Tyler Chase, an Orlando insurance lawyer and representative of the Florida Justice Association, said: “Many of these are being brought against them.
Legislators passed measures restricting projects in 2019 and 2021. But the net losses of the insurance sector have risen in each of the last five years. Will surpass $ 1 billion in 2021According to state officials.
Eight Insurance companies operating in Florida Have left the industry Since 2021, including three in the last three months. The rest have demanded a rate hike of 15 per cent to 96 per cent and have become highly selective about who they will compensate; Some people ask homeowners to change the roof of their house to get a new policy. Others abandon customers; A company recently announced that Cancels 56,000 policies.
The Insurance Information Agency estimates that average premiums in Florida could rise by as much as 40 percent this year.
Losses have made the Florida insurance industry even more turbulent, with “reinsurance” companies charging higher fees against sudden increases in claims. This makes insurers even more trembling.
“We have no doubt that there will be many failures if we see significant hurricane activity,” Friedlander said. “Every policyholder pays for failures.”
If an insurance company goes out of business, its claims will be taken over by government-run funds.
If those funds run dry, homeowners pay to fill them.
“When these companies go downhill, hundreds of people will lose their jobs,” said Joseph Petrelli, president of Demotech, a company that evaluates insurance companies. He warned earlier this year that his company would downgrade the financial stability ratings of many insurance companies doing business in Florida if the state legislature does not pass significant reforms.
Closures, rate hikes and abandoned policies have prompted homeowners to rush to the state-run insurance company, which will be a last resort. The insurer, Citizens Property Insurance Company, said it was signing More than 5,000 new policies per week And has doubled its rolls to more than 800,000 in two years. If the company is large, and the state is hit by a major hurricane, the risk of not being able to pay the claims is high.
“I blame the government for allowing this to happen,” said Adrian Almeida, whose home premium in Sebastian doubled last year from $ 2,400 to $ 4,900 without his personal insurer’s explanation.

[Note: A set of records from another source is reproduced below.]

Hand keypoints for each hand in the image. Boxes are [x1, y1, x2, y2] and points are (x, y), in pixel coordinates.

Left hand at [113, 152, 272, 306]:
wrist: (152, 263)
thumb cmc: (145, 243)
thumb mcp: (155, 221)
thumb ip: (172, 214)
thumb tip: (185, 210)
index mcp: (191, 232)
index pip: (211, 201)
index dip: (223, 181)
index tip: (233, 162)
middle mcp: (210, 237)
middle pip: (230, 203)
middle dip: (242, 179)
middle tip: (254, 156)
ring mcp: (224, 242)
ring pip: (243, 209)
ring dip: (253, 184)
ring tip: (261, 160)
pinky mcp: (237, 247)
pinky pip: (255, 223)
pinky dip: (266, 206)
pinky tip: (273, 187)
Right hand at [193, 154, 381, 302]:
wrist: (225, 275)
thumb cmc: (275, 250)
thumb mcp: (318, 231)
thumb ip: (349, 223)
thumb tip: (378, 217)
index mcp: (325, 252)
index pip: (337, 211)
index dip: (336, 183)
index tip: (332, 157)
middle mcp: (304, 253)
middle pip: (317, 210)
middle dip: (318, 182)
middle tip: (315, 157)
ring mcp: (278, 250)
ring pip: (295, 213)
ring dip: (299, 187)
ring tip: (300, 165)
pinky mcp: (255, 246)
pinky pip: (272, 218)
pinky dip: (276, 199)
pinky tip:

Almada is 60 years old and enjoys Social Security disability benefits. After receiving the announcement of the fee increase, he joined the state-run insurer. Her premium rate was lower than it was before the increase. But the Citizens’ Property Insurance Company has demanded an 11 percent increase in premiums from the state government.
“It’s not fair to the people,” Almeida said.
Next week, the job of fixing things, again, will fall to state lawmakers.
State Sen., Chairman of the Banking and Insurance Committee. Introduced by Jim Boyd Collection of bills On Friday, there will be stricter rules for replacing roofs, restrictions on advertising by contractors and a ban on insurers refusing to close homes with roofs under the age of 15. The law would restrict attorneys’ fees and insurers would have to elaborate on their decisions on damages claims. Boyd proposed providing additional access to insurance companies for the state-run Hurricane Disaster Fund.
If the legislature does not implement the meaningful change, experts said, more companies will leave the business and property insurance will be harder and more expensive.